I found David's observations about the mosaic of the Sacred Heart in Sacre Coeur very interesting. I spent a little time taking a closer look at the imagery but my conclusions are rather different.

I haven't been to Sacre Coeur for several years, but remember being struck by its grandeur, not least it being stuck right on top of the hill dominating the surroundings. I also remember the Presence of Christ which you can almost taste. The Perpetual Adoration of the Blessed Sacrament sets the tone of the spiritual space, as I sense is true of all Catholic buildings (compare Westminster Abbey with Westminster Cathedral or Notre Dame for example, where the former has, for me, a rather desultory, forlorn feeling while the later two while still being thronged with tourists manages somehow to have a 'freshness' and an 'aliveness' difficult to describe except as the spring air you find on a walk in the Alps.

So, yes, Sacre Coeur has a special Presence, but I don't know if the art is really a part of that. It is in that Catholic style peculiar to late 19th century early 20th century France, full of triumphalist bravado. Byzantine art was an imperial art style, and you can see why it would appeal to the imperial Catholics of France, when Catholicism experienced something of a 'miraculous' revival following on from Lourdes, but also battling against the forces of secularism, masonry, Gallicanism and many other non or anti Catholic 'isms' that were current in France at the time. Place this in the context of the rise of Ultramontanism, and the precarious position of the Papacy following the various democratic revolutions in the Papal States and across Catholic Europe and South America, and this rather overbearing style finds its place.
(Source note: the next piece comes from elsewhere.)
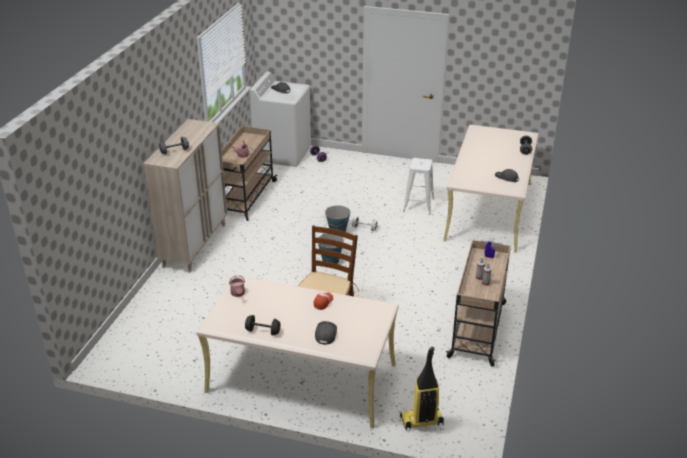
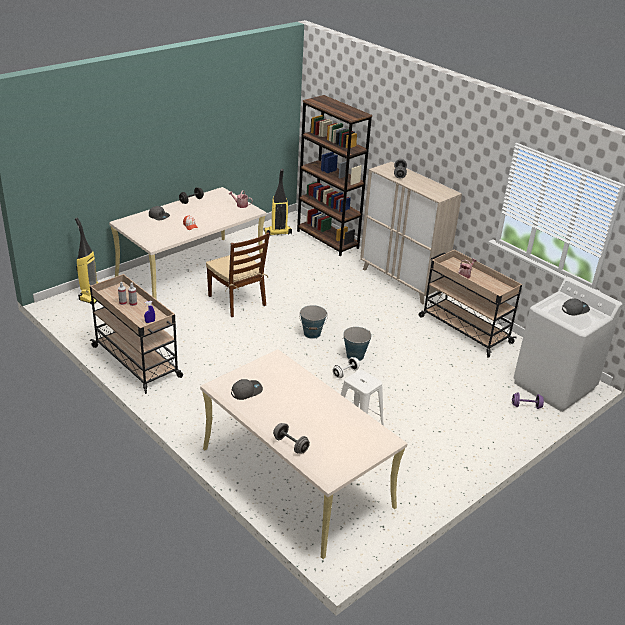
camera: 120 degrees right, 0 degrees up
(140, 316) = (327, 239): none -> brown bookcase
(153, 357) = (277, 233): none -> vacuum cleaner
But I am not sure it is really a liturgical style. It isn't a style to bring you to prayer, but just to impress, at best to make you think. This image of the Sacred Heart is all about a power that is dominating, and that is a style of power which Jesus warned his disciples about, a wordly power that 'lords it over' others. This is an imperial, nationalistic style where the glory is of Catholic France. Byzantine art, while the art of an imperial culture, transcends that by not being itself a wordly art form, but one which challenges by transcending the material and political world by an eternal vision of what lies at the heart of all things.
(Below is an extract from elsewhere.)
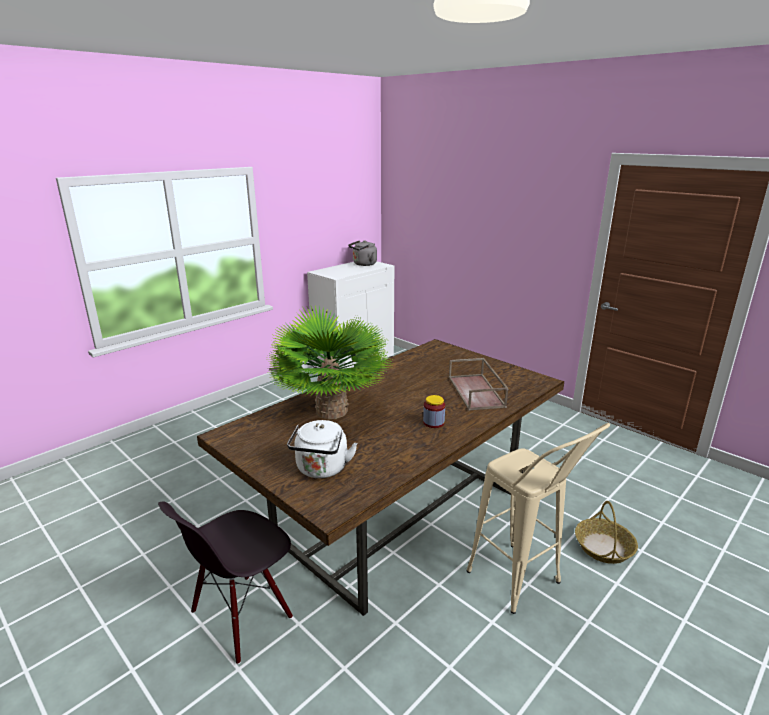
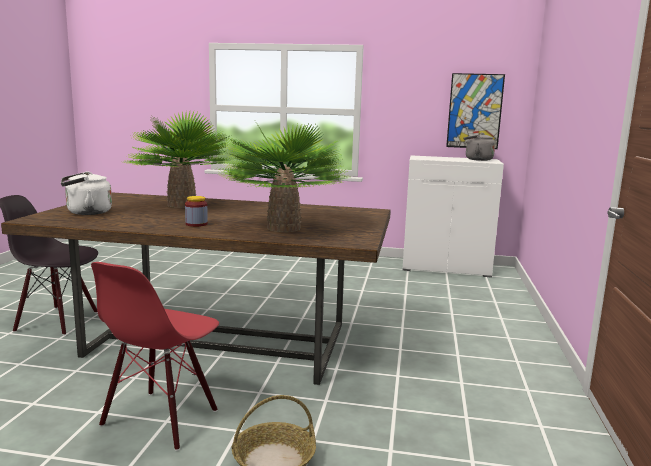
camera: 55 degrees right, 10 degrees down
(346, 220) = (474, 111): none -> picture
(477, 392) = (284, 228): brown tray -> potted plant
(523, 586) = (160, 419): beige stool -> red chair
From the bits and pieces I have read about Teilhard, his sense is of the vulnerability of an evolutionary way of understanding God at work, of the provisionality, mistakes, and gradualness of this is far from being a part of Merson's image. The glory and wonder of the world of matter and its immense energy is not an imperial vision, but something much grander. It isn't about external forces dominating others, but of the wonder of Truth manifesting itself almost irresistibly in a complex unity that manifests its wonder in myriad of interconnected forms eternally, 'unto the ages of ages'. It is a humble power, weak as well as strong, vulnerable as well as magnificent. The image in Sacre Coeur seem to me far, far from that. There is no vulnerability there at all; it is lofty and overbearing, in many ways a worldly art using spiritual themes for a nationalistic agenda (note the prominence of St Joan of Arc for example and the big papal tiara). In short, I find it soul-less and spiritually superficial, even if impressive and even awe inspiring in the sense that I marvel at the Eiffel Tower or the Arc de Triomphe.
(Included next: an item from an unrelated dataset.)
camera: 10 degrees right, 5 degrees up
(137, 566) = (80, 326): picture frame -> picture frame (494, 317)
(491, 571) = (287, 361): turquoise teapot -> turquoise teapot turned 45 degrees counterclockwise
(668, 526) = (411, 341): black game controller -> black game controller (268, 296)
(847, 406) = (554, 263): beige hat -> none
But perhaps I am missing the idea of the Omega point? Is the image in the basilica the end point, the point where all is achieved in Christ, evolution reaching its transcendent moment? Well the image could certainly reflect something of that, but if it is the energy of love which is at the heart of all things, then shouldn't this  be a compassionate image? For me it is reminiscent of the images of mechanical human brute force so beloved by the fascists and communists, a figure to rival those ideologies on their own terms. The face is so impersonal, not just a bit fierce as in many Pantocrator images, but distant which is the very antithesis of the icon. It is also very 'wordly', the spiritual world of angels and saints, is depicted in a very earthly style, for example the light is reflected light, not an interior glow, not a furnace that glows bright within.

The icon engages with the eyes of the Lord. Here the figure is impersonal to us, a distant deity to be worshiped from afar, yes with fervour but not with intimacy. The Mother of God is diminutive,pleading but not as in the icons where she humbly stands beside her Son raised into His Divine Dignity, intimate with him. Here, then, there is no sense of theosis. Christ presides over all but in a way which excludes us, rather than makes us integral to it.



So, sorry David to be so critical of an image that speaks so strongly to you, but  I guess we are diverging from each other a bit here, which isn't a bad thing per se as it means we can explore these images more rigorously and mine their meaning more sharply. I await your reply with interest!